§ INSTRUCTIONS TO FOLLOW: Can you arrange the lines from the start of the records up to and including the line with "غیرنظامیان ادامه می‌دهد" as a Markdown table with the columns Row and Text, numbering each row and leaving out any blank lines?

§ INFORMATION SHOWN:
————

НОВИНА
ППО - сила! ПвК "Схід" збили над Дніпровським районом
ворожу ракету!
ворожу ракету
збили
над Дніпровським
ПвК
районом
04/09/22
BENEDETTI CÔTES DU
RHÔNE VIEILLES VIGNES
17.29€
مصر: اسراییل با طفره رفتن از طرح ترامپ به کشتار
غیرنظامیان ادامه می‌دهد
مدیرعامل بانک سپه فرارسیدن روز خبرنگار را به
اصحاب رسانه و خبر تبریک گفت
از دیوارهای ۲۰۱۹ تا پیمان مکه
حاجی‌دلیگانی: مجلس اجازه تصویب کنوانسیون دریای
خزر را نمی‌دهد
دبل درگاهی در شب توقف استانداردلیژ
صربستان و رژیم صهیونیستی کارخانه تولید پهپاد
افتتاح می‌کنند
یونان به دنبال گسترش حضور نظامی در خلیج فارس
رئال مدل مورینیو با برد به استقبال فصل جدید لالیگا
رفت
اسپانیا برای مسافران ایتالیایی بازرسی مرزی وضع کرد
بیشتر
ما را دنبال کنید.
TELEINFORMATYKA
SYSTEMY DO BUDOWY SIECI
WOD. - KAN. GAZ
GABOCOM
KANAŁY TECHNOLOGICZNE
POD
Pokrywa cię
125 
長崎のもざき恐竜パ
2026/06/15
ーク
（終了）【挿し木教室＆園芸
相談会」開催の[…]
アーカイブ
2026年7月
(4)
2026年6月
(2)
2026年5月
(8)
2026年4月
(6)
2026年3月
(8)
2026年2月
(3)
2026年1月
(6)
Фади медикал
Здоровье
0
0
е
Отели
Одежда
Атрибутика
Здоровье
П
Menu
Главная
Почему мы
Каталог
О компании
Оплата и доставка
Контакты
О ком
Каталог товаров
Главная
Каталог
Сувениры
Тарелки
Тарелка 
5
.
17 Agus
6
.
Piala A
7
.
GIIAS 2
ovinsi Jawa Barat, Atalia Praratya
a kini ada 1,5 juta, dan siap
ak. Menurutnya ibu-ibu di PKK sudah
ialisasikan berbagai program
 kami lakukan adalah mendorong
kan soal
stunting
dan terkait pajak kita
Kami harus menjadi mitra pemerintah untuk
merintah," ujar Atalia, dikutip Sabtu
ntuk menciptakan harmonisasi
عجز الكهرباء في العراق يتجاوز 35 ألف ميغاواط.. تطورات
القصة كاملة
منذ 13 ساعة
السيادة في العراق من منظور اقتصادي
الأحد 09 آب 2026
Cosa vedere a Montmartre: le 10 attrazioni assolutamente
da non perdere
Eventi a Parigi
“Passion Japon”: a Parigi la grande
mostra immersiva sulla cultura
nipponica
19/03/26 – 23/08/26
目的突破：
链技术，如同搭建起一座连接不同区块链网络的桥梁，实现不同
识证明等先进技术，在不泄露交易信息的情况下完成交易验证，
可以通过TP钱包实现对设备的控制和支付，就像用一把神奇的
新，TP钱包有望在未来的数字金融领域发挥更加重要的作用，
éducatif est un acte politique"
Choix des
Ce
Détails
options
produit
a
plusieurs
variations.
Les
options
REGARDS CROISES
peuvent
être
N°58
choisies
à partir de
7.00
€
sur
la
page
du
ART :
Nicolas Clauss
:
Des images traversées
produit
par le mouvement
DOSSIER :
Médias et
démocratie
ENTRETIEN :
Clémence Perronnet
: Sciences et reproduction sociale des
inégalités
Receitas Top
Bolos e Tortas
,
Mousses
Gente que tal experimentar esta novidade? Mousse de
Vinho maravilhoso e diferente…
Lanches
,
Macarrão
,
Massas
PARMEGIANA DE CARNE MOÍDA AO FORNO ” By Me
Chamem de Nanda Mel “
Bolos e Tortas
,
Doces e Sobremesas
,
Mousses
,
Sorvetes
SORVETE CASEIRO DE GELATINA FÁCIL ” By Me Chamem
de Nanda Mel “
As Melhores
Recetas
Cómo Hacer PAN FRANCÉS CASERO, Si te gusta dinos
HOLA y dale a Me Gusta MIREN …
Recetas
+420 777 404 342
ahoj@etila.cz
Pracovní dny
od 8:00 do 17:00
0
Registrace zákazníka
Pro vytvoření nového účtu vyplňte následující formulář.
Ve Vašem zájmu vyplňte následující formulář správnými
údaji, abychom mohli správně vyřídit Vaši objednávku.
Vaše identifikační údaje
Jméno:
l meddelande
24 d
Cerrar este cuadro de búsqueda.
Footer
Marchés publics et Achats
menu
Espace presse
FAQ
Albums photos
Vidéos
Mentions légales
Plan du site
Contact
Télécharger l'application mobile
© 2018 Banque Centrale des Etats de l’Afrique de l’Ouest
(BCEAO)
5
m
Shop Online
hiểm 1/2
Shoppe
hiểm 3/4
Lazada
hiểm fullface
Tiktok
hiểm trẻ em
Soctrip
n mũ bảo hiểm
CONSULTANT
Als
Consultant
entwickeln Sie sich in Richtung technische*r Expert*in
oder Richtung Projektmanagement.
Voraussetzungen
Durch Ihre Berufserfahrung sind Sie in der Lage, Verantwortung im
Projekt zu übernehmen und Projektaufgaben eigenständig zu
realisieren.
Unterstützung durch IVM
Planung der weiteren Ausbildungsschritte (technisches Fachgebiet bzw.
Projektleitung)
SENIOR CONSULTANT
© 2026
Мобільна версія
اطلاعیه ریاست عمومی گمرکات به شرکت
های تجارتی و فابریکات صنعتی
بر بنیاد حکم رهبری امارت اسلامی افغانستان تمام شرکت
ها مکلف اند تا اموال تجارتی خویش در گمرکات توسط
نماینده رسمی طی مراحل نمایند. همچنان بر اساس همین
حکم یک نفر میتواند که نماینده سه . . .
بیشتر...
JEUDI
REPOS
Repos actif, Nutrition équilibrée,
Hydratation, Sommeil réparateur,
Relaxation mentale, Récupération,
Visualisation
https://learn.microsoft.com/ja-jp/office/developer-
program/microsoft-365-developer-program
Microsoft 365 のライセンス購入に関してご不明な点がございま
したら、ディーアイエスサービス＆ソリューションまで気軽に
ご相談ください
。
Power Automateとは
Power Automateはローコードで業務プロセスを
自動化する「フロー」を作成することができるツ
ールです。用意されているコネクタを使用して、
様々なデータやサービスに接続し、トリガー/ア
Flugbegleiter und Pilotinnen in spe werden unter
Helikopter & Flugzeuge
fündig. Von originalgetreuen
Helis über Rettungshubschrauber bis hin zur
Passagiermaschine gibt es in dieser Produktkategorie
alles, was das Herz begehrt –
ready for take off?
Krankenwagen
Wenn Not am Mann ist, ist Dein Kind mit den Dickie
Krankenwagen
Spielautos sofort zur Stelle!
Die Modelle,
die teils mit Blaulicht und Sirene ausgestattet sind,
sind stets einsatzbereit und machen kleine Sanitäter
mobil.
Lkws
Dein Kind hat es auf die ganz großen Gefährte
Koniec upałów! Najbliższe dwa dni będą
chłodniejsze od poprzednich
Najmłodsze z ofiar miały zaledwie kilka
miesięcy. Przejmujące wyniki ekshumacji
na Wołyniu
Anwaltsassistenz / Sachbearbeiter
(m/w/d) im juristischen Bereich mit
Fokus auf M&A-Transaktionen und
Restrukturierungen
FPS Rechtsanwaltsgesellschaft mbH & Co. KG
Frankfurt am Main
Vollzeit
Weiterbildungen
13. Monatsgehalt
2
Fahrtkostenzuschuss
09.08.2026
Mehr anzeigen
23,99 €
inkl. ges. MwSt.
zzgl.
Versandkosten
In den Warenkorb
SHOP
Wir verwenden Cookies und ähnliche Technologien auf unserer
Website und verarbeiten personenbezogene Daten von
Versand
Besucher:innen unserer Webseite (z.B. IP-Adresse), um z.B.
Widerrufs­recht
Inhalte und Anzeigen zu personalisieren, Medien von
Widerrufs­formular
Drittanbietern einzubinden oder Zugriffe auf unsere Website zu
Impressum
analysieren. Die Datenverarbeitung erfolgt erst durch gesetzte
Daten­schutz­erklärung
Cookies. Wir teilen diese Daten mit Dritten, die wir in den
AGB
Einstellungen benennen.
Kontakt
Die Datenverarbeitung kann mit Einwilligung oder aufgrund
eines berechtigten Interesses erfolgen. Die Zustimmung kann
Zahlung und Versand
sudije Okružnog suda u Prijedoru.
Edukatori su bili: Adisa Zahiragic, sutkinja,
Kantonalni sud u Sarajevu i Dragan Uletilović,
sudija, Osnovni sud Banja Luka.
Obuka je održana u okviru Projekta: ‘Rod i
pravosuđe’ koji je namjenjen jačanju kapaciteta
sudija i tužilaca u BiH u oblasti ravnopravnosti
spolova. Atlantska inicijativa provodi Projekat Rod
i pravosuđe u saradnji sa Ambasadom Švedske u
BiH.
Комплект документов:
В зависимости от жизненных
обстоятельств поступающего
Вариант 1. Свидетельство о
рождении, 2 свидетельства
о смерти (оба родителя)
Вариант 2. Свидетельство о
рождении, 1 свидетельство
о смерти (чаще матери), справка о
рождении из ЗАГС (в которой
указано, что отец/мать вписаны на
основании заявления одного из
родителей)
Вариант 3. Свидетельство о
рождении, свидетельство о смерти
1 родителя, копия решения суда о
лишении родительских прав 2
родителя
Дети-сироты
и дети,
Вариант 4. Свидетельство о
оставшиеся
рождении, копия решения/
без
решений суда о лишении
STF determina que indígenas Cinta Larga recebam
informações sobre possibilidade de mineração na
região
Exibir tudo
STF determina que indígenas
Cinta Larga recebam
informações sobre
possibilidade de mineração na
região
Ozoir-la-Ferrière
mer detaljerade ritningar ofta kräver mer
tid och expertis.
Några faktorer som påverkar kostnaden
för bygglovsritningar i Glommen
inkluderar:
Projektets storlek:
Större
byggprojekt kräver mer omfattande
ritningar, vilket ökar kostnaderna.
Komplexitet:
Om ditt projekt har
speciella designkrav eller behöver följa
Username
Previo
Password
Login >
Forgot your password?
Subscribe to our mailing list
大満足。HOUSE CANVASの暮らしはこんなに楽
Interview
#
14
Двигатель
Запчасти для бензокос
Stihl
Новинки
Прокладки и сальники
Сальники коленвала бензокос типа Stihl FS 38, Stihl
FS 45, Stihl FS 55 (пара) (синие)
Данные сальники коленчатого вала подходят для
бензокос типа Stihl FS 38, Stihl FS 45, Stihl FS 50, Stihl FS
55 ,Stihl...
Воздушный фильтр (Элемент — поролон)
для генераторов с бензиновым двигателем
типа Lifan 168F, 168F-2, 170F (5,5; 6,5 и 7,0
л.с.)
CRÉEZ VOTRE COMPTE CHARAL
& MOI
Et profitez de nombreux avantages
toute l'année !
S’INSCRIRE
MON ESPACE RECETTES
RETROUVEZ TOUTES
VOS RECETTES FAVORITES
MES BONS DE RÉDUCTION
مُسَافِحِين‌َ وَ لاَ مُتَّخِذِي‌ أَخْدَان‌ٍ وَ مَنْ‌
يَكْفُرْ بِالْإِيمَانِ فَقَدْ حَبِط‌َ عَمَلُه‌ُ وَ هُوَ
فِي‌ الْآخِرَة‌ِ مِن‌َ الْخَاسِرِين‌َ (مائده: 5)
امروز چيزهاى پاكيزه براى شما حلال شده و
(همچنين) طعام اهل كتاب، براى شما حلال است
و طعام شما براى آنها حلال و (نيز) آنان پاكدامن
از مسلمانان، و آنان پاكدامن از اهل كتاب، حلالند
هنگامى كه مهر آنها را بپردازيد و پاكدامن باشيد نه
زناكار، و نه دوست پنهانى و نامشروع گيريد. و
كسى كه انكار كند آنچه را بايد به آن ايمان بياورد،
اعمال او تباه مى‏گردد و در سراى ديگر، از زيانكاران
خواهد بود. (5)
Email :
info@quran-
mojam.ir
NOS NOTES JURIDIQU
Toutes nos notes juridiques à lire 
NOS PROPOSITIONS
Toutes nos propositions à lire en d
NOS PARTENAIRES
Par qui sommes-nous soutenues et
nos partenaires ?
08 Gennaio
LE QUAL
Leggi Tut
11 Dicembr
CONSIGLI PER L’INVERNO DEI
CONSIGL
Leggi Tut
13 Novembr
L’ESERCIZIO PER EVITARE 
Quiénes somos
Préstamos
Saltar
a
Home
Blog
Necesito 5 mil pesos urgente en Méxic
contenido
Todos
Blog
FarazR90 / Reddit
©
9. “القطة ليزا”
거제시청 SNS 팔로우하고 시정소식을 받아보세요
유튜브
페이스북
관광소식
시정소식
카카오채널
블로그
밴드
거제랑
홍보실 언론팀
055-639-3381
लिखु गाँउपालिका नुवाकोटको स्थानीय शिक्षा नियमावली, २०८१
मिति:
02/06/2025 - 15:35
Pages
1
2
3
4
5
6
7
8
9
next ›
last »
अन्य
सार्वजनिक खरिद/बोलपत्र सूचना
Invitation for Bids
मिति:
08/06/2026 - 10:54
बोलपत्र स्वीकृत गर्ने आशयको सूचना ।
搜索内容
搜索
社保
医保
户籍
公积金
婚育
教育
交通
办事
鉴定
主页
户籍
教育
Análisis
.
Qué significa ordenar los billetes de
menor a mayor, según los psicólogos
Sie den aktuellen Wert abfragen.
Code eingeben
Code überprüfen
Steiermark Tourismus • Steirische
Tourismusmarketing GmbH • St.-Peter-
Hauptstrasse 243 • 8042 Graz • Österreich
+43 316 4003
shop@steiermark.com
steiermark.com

————

§ RESULT OF THE TASK:
| Row | Text |
|---|---|
| 1 | НОВИНА |
| 2 | ППО - сила! ПвК "Схід" збили над Дніпровським районом |
| 3 | ворожу ракету! |
| 4 | ворожу ракету |
| 5 | збили |
| 6 | над Дніпровським |
| 7 | ПвК |
| 8 | районом |
| 9 | 04/09/22 |
| 10 | BENEDETTI CÔTES DU |
| 11 | RHÔNE VIEILLES VIGNES |
| 12 | 17.29€ |
| 13 | مصر: اسراییل با طفره رفتن از طرح ترامپ به کشتار |
| 14 | غیرنظامیان ادامه می‌دهد |